With regard to this “Violence and the Trinity” series, I got a great set of questions from a member of our congregation here, and so I asked him if I could interact with them publicly. He said sure, and so off we go.
In my take on all this, asking this question is akin to asking what grounds the church or state has to limit “sexual acts.” Well, put that way, it doesn’t have any grounds. It does have grounds to discipline unrighteous sexual acts, like pederasty or rape. So the antithesis is always between righteousness and unrighteousness, and is not to be found between violence and peace. That is a false antithesis, a category mistake. This is because there is such a thing as an ungodly peace (Jer. 8:11), and a godly violence (Ps. 68:23; Matt. 10:34). There is such a thing as a godly desire for peace (Luke 2:14), and an ungodly desire for war (Ps. 120:7). Non-violence and violence in themselves tell us nothing. Peace with Satan is not to be desired, and war against evil is to be honored and praised.
So when I said “and not God’s saints,” I should have said, “e.g. and not God’s saints.” The persecution of Christians would be just one possible example of the magistrate kicking against what God told him to do. When the magistrate inverts the moral order, and seeks to punish the righteous and reward the wrong-doer, then the servant of God has rebelled against God, and consequently will at some point be given a pink slip by the God who commissioned him. If the magistrate is attacking the Church, he has absolutely no warrant from God to do so, and more than this, he has explicit instructions to the contrary. A moral blank check cannot be inferred if God only gives the magistrate authority to reward the righteous, and to punish those who are evil.

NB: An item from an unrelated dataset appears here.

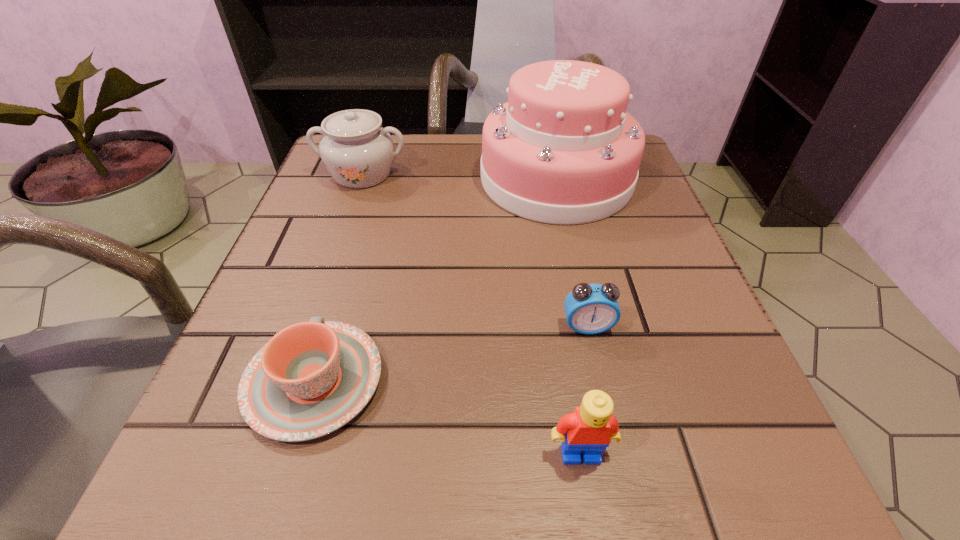
In order to click on vacant point that satisfies the following two spatial constraints: 1. on the handle side of the cake; 2. on the left side of the shortest object in this screenshot , I will do `click(376, 179)`.

The image size is (960, 540). Identify the location of vacant position in the image that satisfies the following two spatial constraints: 1. on the handle side of the cake; 2. on the right side of the shortest object. (376, 179).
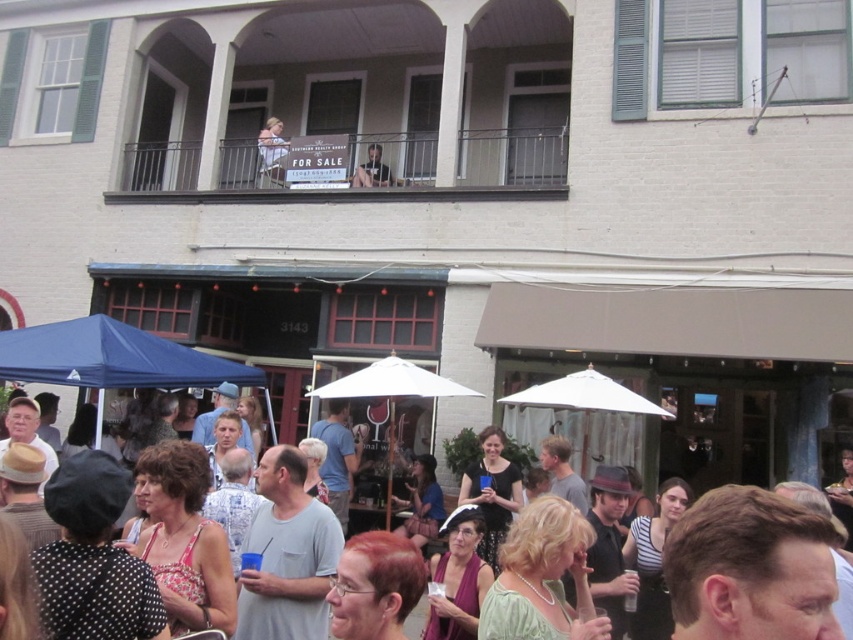
Question: Is matte black umbrella at center thinner than dark gray shirt at upper center?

And the centurions were under the moral law of God, just like every other human being. This means that they were required to remember that law in everything that they did, just like accountants, lawyers, and barbers must do. No vocation has a “moral blank check.” If a centurion forgot that obligatory moral standard, or assumed that it did not apply in a profession such as his, then there is no way that Scripture could describe such a man as “a just man, and one that feareth God, and of good report among all the nation of the Jews” (Acts 10:22). But Scripture does describe military men in a pagan army in just those ways. A centurion had greater faith than anyone in Israel (Luke 7:9). A centurion at the cross glorified God (Luke 23:47). Cornelius was a just man (Acts 10:22). And lest this last comment be dismissed as simply the opinion of Cornelius’ friends who were concerned to talk him up a bit to the apostle, Luke and the Holy Ghost appear to have shared the same views. Cornelius was a “devout man,” who “feared God,” who gave “much alms,” and who “prayed to God alway” (Acts 10:2). But this was a military man in the legions of Rome. The angel who appeared to him had the same high opinion, saying that his alms and his prayers had ascended as a memorial to God (Acts 10:4). One can only conclude that Luke, the angel, and the Holy Ghost could not really be delegates to your average peace rally. Not to mention the centurion. The only way to argue that military service per se is displeasing to God is to argue in teeth of Scripture.
Could there have been Christians in the German army in the Second World War? Yes, and I only wish there had been ten times more of them, all of them devout evangelicals. If you believe in the Spirit’s work through His people, certain things would not have happened.
During the Second World War, a friend of our family was commanded by his superior officer in the field to summarily execute a German prisoner who had been captured, and the commander thought it would be easier to just kill him than to deal with him. This Christian officer refused, disobeyed a direct order, and took the prisoner safely back behind our lines and turned him over properly. This special kind of civil disobedience in the military can only be effectively done if Christians are functioning in the military as Christians, with all their higher loyalties intact.
During my time in the submarine service, it delights me to inform you all that the stalls in what is called a “head” on board ship did not have reading material supplied for us, with the exception of a big poster mounted on the inside of every door — a one page version of the Universal Code of Military Justice. This was done so that every time we went there to think great thoughts, communing with ourselves as the sons of men tend to do from time to time, we had an invitation offered to us by the U.S. Navy to meditate on the fact that an order to commit a war crime was an illegal order, and that it was our duty to disobey it.
Now a military full of men like Cornelius would be a military full of men to whom such a requirement would make good moral sense, and who would have the Spirit-inspired courage to stand tall if they ever had to do their duty in that regard. But what is the intent of pacifism and quasi-pacifism as they apply Scripture to these things? It is to get all godly men out of there, in the vain hope that the removal of light will somehow vanquish the darkness.